Linearize a PDF
Linearization, also known as Fast Web View, restructures a PDF so a web browser can display the first page before the whole file finishes downloading.
How it works
A standard PDF stores its objects in an order optimized for the complete file, so a viewer usually needs the whole document before it can render a page. Linearization reorganizes the file so the objects for the first page come first, followed by a hint structure that locates the remaining objects.
If a web server supports HTTP byte-range requests, a viewer can request the first page immediately and stream the rest of the document on demand.
Linearize a PDF
This procedure linearizes a document as part of optimization, using the Optimizer with the Web profile. Before you start, Initialize the Pdftools SDK license.
Open the input document
Load the input PDF from the file system into a read-only Document.
- .NET
- Java
- Python
// Open input document
using var inStr = File.OpenRead(inPath);
using var inDoc = Document.Open(inStr);
// Open input document
FileStream inStr = new FileStream(inPath, FileStream.Mode.READ_ONLY);
Document inDoc = Document.open(inStr);
# Open input document
in_stream = io.FileIO(input_path, 'rb')
input_document = Document.open(in_stream)
Enable linearization in the output options
Create an OutputOptions object and set Linearize to true. By default, linearization is off.
- .NET
- Java
- Python
// Write the output in linearized form (Fast Web View)
var outputOptions = new OutputOptions();
outputOptions.Linearize = true;
// Write the output in linearized form (Fast Web View)
OutputOptions outputOptions = new OutputOptions();
outputOptions.setLinearize(true);
# Write the output in linearized form (Fast Web View)

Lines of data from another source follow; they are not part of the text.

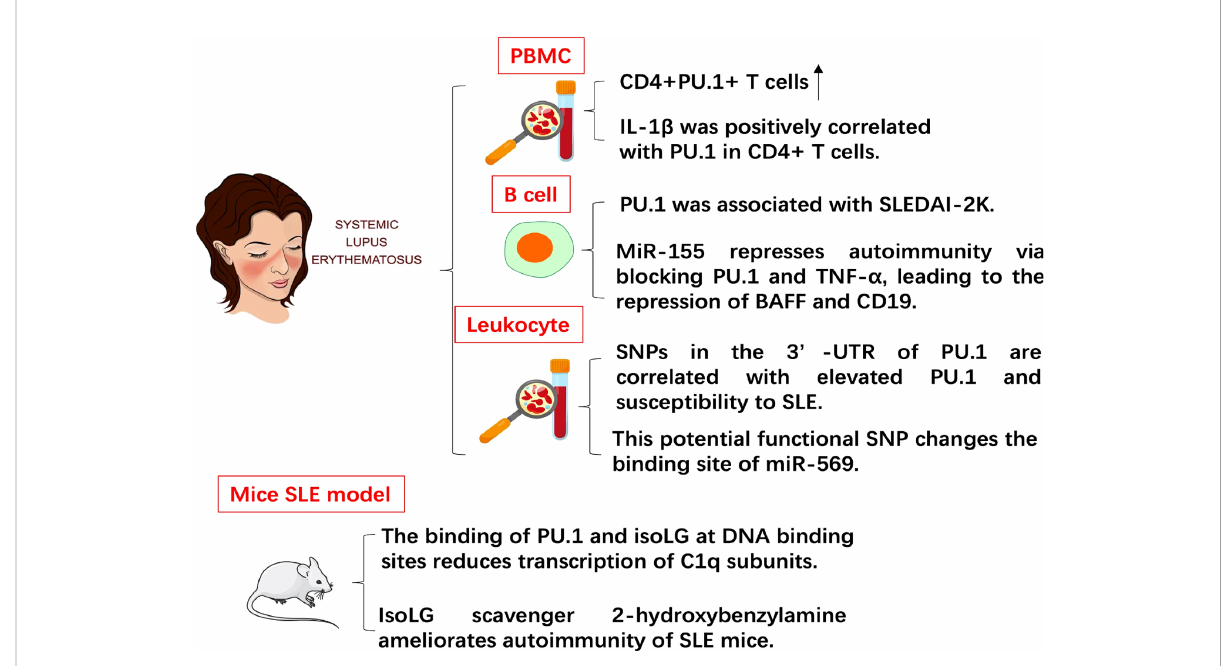
FIGURE 3 The role of PU.1 in SLE. The expression of PU.1 is positively correlated with IL-1 in CD4+ T cells from patients with SLE. PU.1 is also positively associated with SLE disease activity index 2 K (SLEDAI-2K). SNP (rs1057233) in the 3 ’ -UTR of PU.1 is correlated with elevated PU.1 and susceptibility to SLE. In mouse SLE model, the binding of PU.1 and isoLG at DNA binding sites reduces transcription of C1q subunits. IsoLG scavenger ameliorates autoimmunity of SLE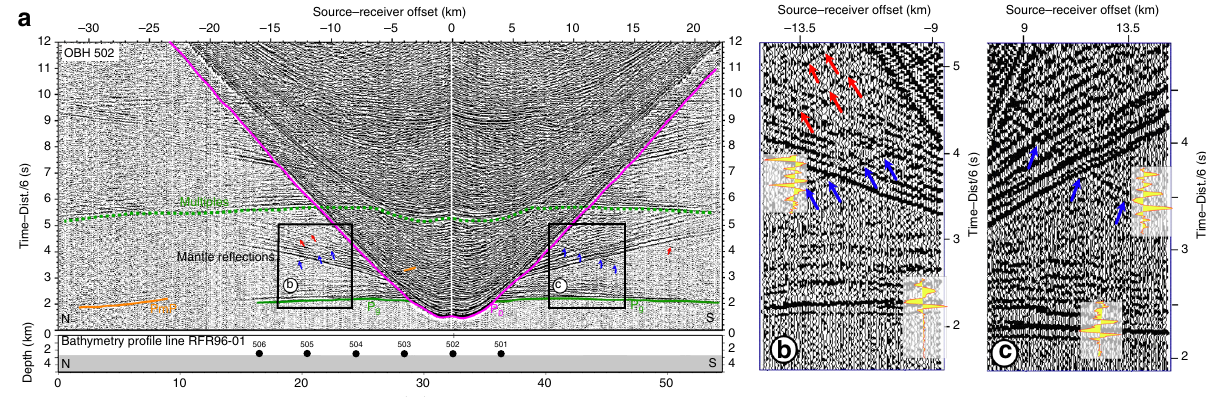
Fig. 2 Wide-angle seismic data recorded on OBH 502 along pro fi le RFR96-01. a The primary seismic phases are direct water wave (P 0 , magenta), crustal P-wave refractions (Pg, green) and crust-mantle boundary (Moho) P-wave re fl ections (PmP, orange). The presence of multiples is shown in a dashed green line. The mantle re fl ection events, the focus of this study, are marked in blue and red arrows. In green arrows, we mark P-to-S converted energy. The black boxes ( b ) and ( c ) show the close-up regions on the right focusing on the mantle re fl ection events (blue and red arrows). Yellow fi lled red curves indicate seismic waveforms for Pg and mantle re fl ected waves demonstrating the polarities of the mantle re fl ections. The bottom panel shows sea fl oor bathymetry along the line with the location of OBH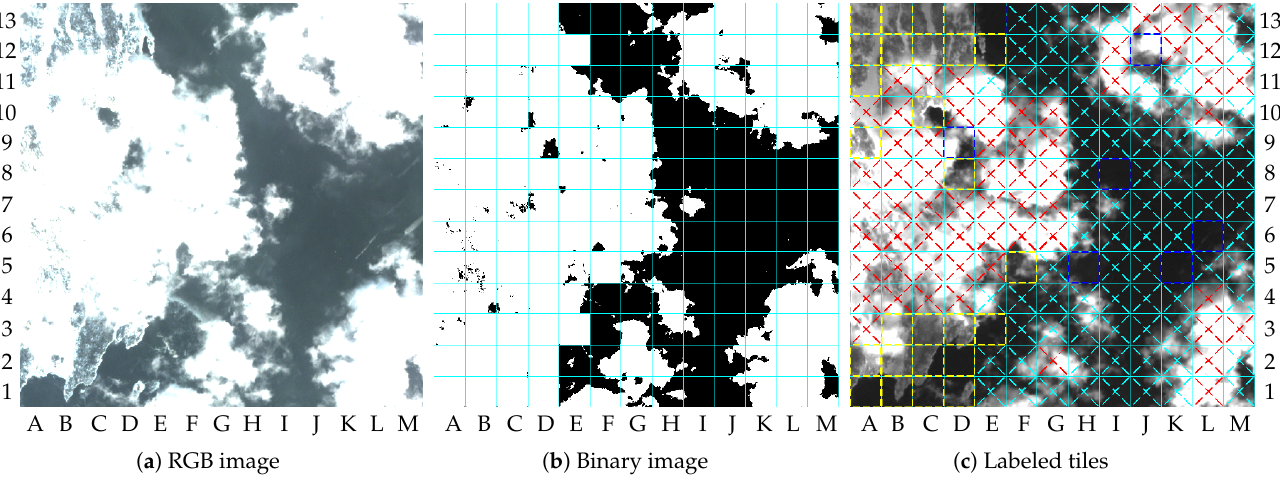
Figure 17. Results for image 21: ( a ) RGB image (truncated at 2000); ( b ) binary image; ( c ) labeled tiles (truncated at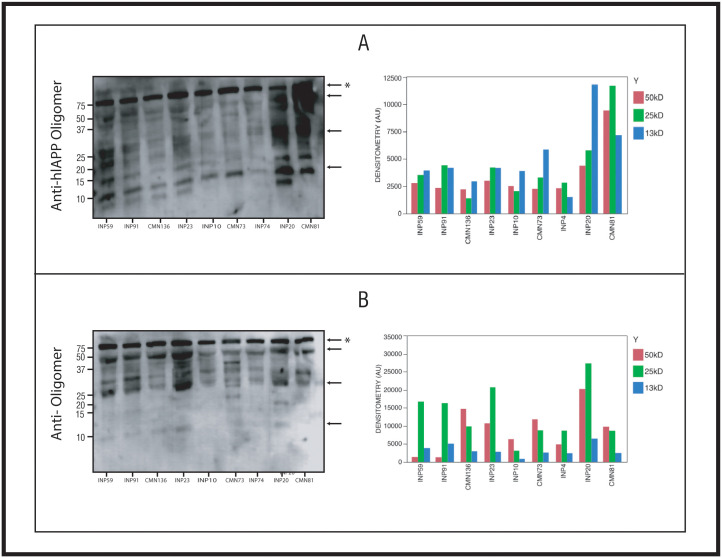
Riao characterization.Western blot analysis of PTS of pediatric patients (30 μg of total protein/lane. A) PTS reacting to the anti-hIAPP cytotoxic oligomer polyclonal antibody. B) PTS reacting to the anti-oligomers (A11). Codes of samples: INP59:T1DM, INP91:T1DM, CMN136: Healthy child, INP23:T1DM, INP10: T1DM, CMN73:T2DM, INP4:T1DM, INP20:T1DM, CMN81:obesity. Detection of transferrin was used as a loading control (*). The numbers on the left correspond to the molecular weight of the bands (kDa). The 50 kDa and 25 kDa markers were the most abundant. Densitometric analysis of the samples for the kDa bands of 50, 25, and 13 kDa. The amount of RIAO found in each of these bands for these three molecular weights is shown.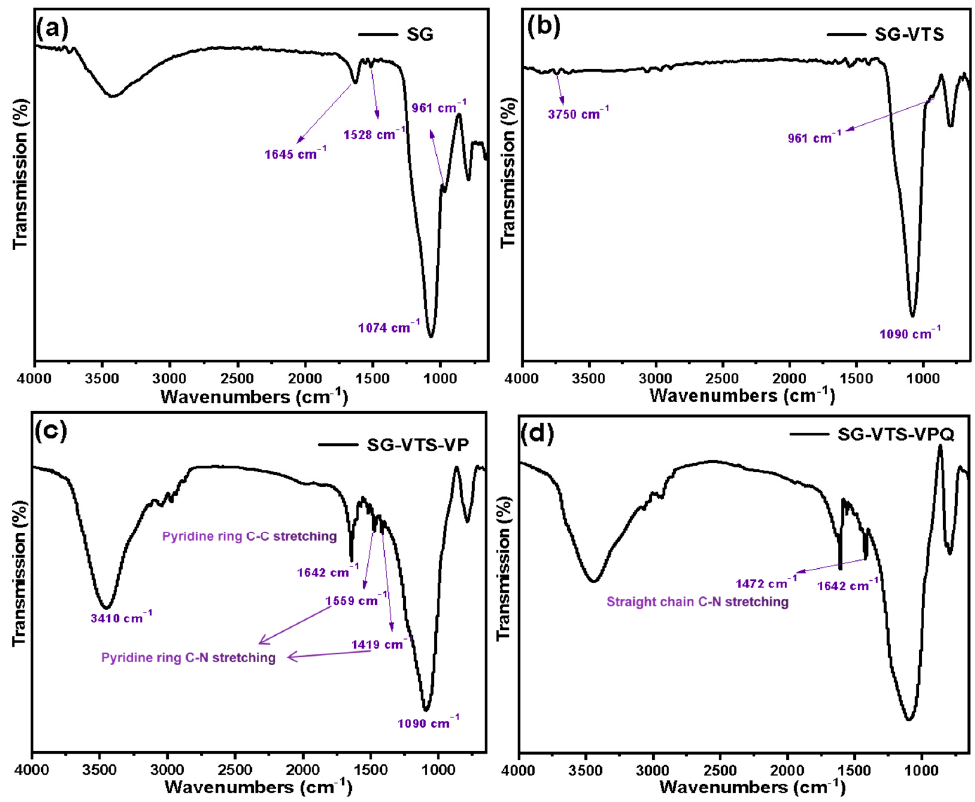
Figure 4. FTIR spectra of the SG ( a ), SG-VTS ( b ), SG-VTS-VP ( c ) and SG-VTS-VPQ ( d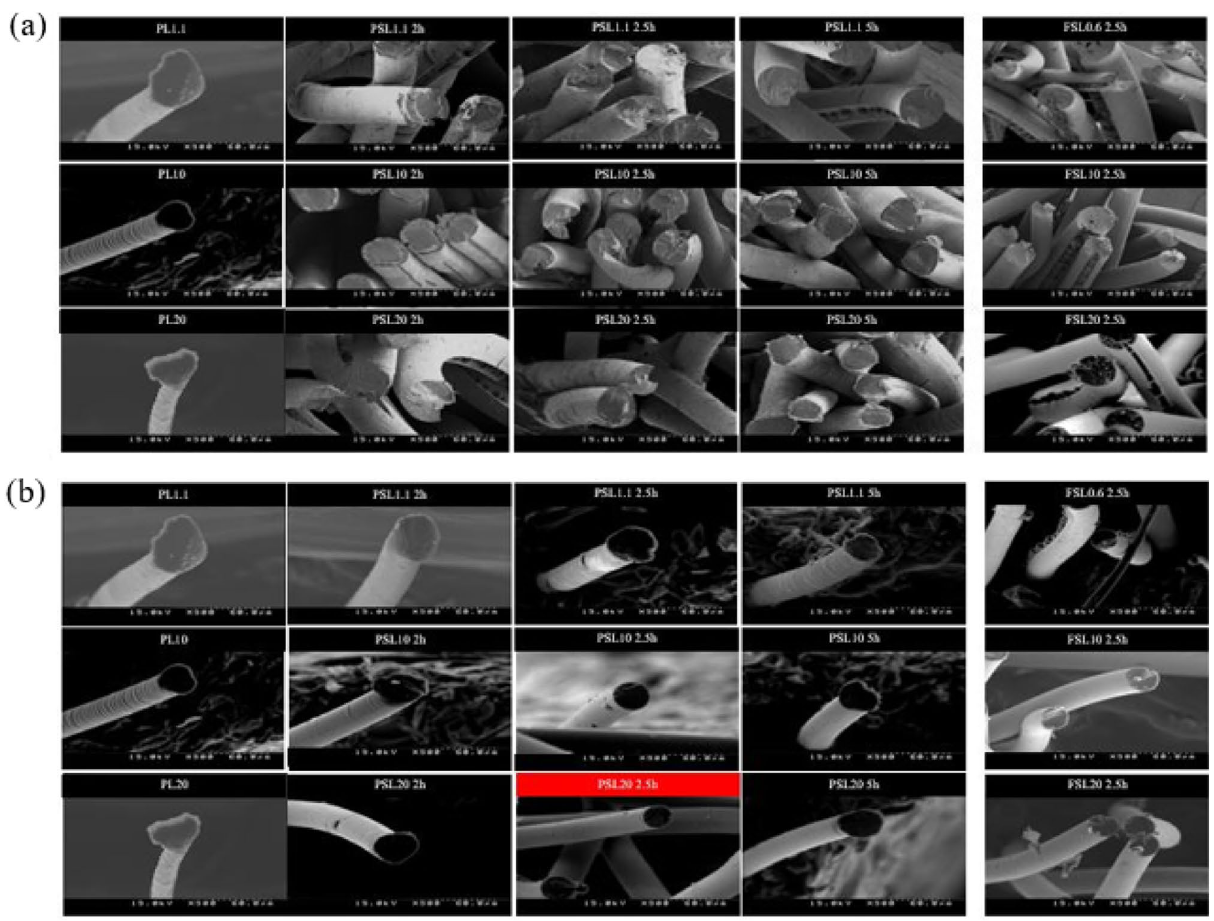
Figure 4. SEM images of the cross-sectional surface of the LLDPE fibers with a melt flow index of 1.1, 10, and 20 according to the sulfonation time under a pressure of 1 bar, 5 bar and temperature of 130 °C ( a ) Sulfonated fiber under 1 bar pressure, ( b ) Sulfonated fiber under 5 bar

output_options = OutputOptions()
output_options.linearize = True
Write the linearized document
Pass the output options to an operation that writes a PDF. This example optimizes the document with the Web profile and applies the output options to produce a linearized result.
- .NET
- Java
- Python
// Create the output stream
using var outStr = File.Create(outPath);
// Optimize the document and write it in linearized form
var optimizer = new Optimizer();
var profile = new Profiles.Web();
using var outDoc = optimizer.OptimizeDocument(inDoc, outStr, profile, outputOptions);
// Create the output stream
FileStream outStr = new FileStream(outPath, FileStream.Mode.READ_WRITE_NEW);
// Optimize the document and write it in linearized form
Optimizer optimizer = new Optimizer();
Web profile = new Web();
Document outDoc = optimizer.optimizeDocument(inDoc, outStr, profile, outputOptions);
# Create the output stream
with io.FileIO(output_path, 'wb+') as output_stream:
# Optimize the document and write it in linearized form
optimizer = Optimizer()
profile = Web()
optimizer.optimize_document(input_document, output_stream, profile, output_options)
This example uses the Web optimization profile. However, linearization is independent of the selected optimization profile. As Linearize is a property of OutputOptions, you can also apply it during PDF/A conversion or signing. For the available profiles, review Optimization profiles.
The preceding snippets are excerpts, not complete programs. Before you run Pdftools SDK, install the package for your language and set up a license key. For setup steps, review Getting started with Pdftools SDK.
Operations that support linearization
The Linearize property of the OutputOptions object controls linearization. Enable it for operations that write a PDF and accept output options:
- Document optimization (
Optimizer.OptimizeDocument) - PDF/A conversion (
Converter.Convert) - Signing (
Signer)
Linearization isn’t compatible with preserving existing digital signatures because signature preservation uses an incremental update.
Setting Linearize does not affect image-to-PDF conversion or OCR.
When to use linearization
Linearize a PDF when you serve large documents over the web and want the first page to appear before the whole file downloads. The benefit depends on the delivery path:
- Large documents served over HTTP. A linearized file lets a capable viewer display the first page while the rest streams in the background.
- Byte-range streaming. The benefit applies only when the web server supports HTTP byte-range requests and the viewer fetches pages on demand. Without range requests, the viewer still downloads the whole file.
Linearization adds processing time and a small amount of overhead to the file structure. For small documents, or documents accessed from local storage rather than streamed over the web, the benefit is minimal.